Any half-awake reader of this (if such exists) should immediately stir from his or her light slumber and protest. “Wait! The data described by The Economist is really numbers. Numbers don’t require localization, do they?”

That’s right. Data isn’t “content.” In fact, even “content” isn’t “content.” “Content” is just jargon for commercially produced text by companies and governmental organizations. The reduction of linguistic bits of text to data is simply misleading.

Thus, the search continues for the content deluge.

If you probe and prod and niggle and dig hard enough to uncover the alleged mountain of content, you finally wring a grudging response from bubble promoters. To the question: “Where, dear sir, is this cornucopia of content stretching translation budgets thin?” One finally gets the following whimpering reply:

“Well, uh, there’s Facebook… and Twitter… and all those blogs.”

To which my reaction is: “Really? Facebook…? Twitter?”

Give me a break.

I’m sorry. But that is pretty lame. I find it hard to believe that senior marketing execs at multinationals are strategizing about how to translate the mountain of tweets by their clients and employees into every other language. Or that I really need the “He’s adorable!” messages at the bottom of my nephew’s Facebook baby pictures translated into Cantonese.

So, yeah, that is some seriously fuzzy thinking going on there.

Some rational choice theorists argue that bubbles, despite their tendency to pop disastrously, are actually good in the long run. To which one must reply that “in the long run we are all dead.”

Remember: friends don’t let friends ride bubbles, because bubbles burst and when they burst, people get hurt.

And if you hear anyone claim that there isn’t a machine translation bubble, ask yourself: does this person’s livelihood depend upon there being a machine translation bubble? Then go ahead and ask: what were these people doing during the 1990s?

Of course, machine translation is here to stay, in one way or another. Which doesn’t mean that a lot of fools won’t be parted from their money in the mean time, like the hapless idiots who sank their pensions in circa 1999. I just wish there were some way to short this…

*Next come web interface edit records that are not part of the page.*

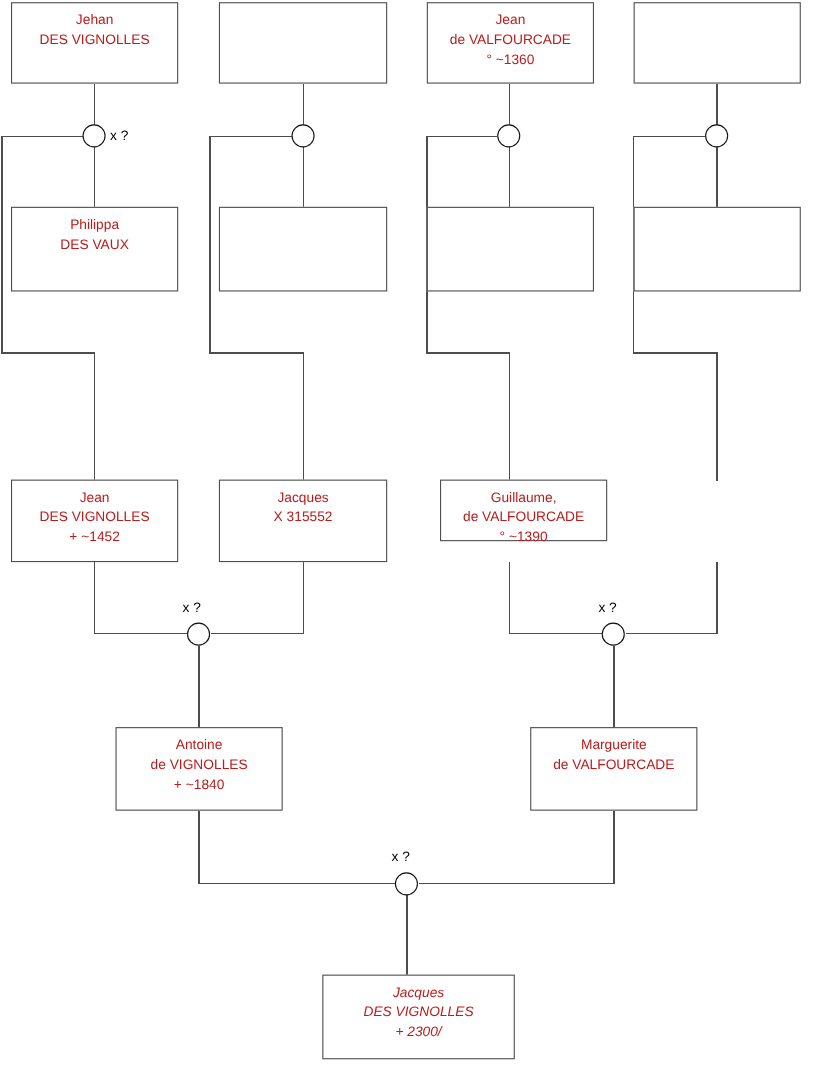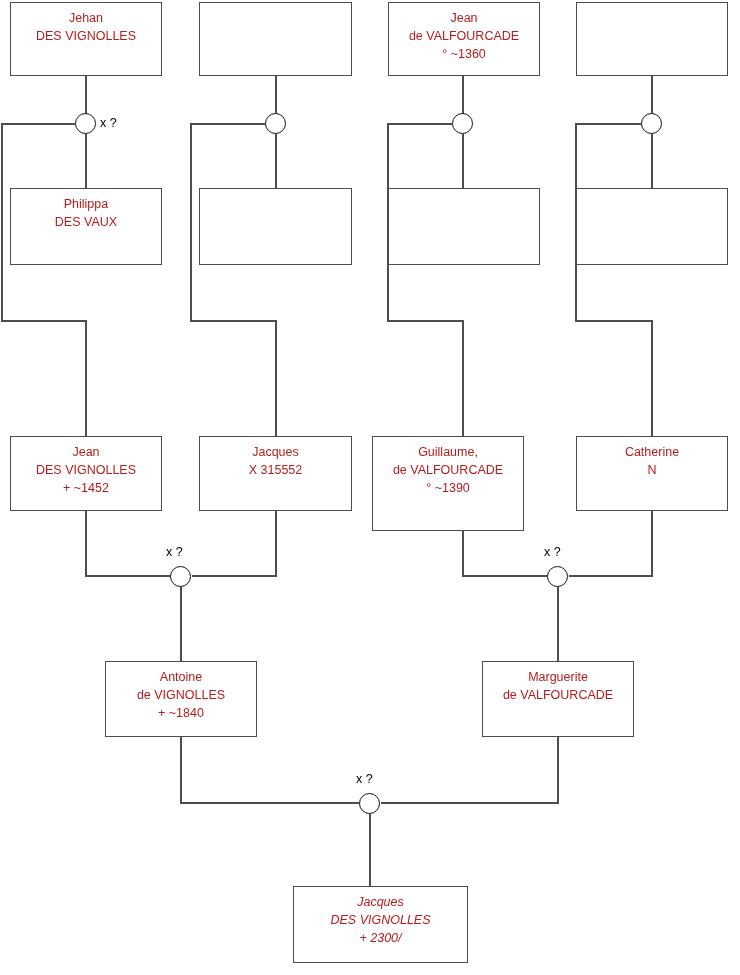--- a/index.html
+++ b/index.html
@@ -157,31 +157,26 @@
     <span class="ln">DES VIGNOLLES</span>
     <span class="ln">+ ~1452</span>
   </div>
 
   <div class="node" style="left:199px; top:436px; width:153px; height:75px;">
     <span class="ln">Jacques</span>
     <span class="ln">X 315552</span>
 
   </div>
 
-  <div class="node" style="left:372px; top:436px; width:152px; height:95px;">
+  <div class="node" style="left:400px; top:436px; width:152px; height:56px;">
     <span class="ln">Guillaume,</span>
     <span class="ln">de VALFOURCADE</span>
     <span class="ln">° ~1390</span>
   </div>
 
-  <div class="node" style="left:576px; top:436px; width:152px; height:75px;">
-    <span class="ln">Catherine</span>
-    <span class="ln">N</span>
-
-  </div>
 
   <div class="node" style="left:105px; top:661px; width:152px; height:76px;align-items:center;">
     <span class="ln">Antoine</span>
     <span class="ln">de VIGNOLLES</span>
     <span class="ln">+ ~1840</span>
   </div>
 
   <div class="node" style="left:482px; top:661px; width:152px; height:76px;">
     <span class="ln">Marguerite</span>
     <span class="ln">de VALFOURCADE</span>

Miguel Llorens is a freelance financial translator based in Madrid who works from Spanish into English. He is specialized in equity research, economics, accounting, and investment strategy. He has worked as a translator for Goldman Sachs, the US Government's Open Source Center and H.B.O. International, as well as many small-and-medium-sized brokerages and asset management companies operating in SpainTo contact him, visit his website and write to the address listed there. Feel free to join his LinkedIn network or to follow him on Twitter.


Kevin Lossner said...

So you smell an old mackerel in the world of MT promotion, too? I assume that long after you and I are gone, translators will be worried about their "imminent replacement" by translating machines and hope that there will be a place for them in the post-editing workhouse.

Financial Translator said...

Hi Kevin,
There is, indeed, a lot of hype coming from some corners that have a lot of economic skin in the game but masquerade as independent pundits. Capital misallocation is not a pretty sight.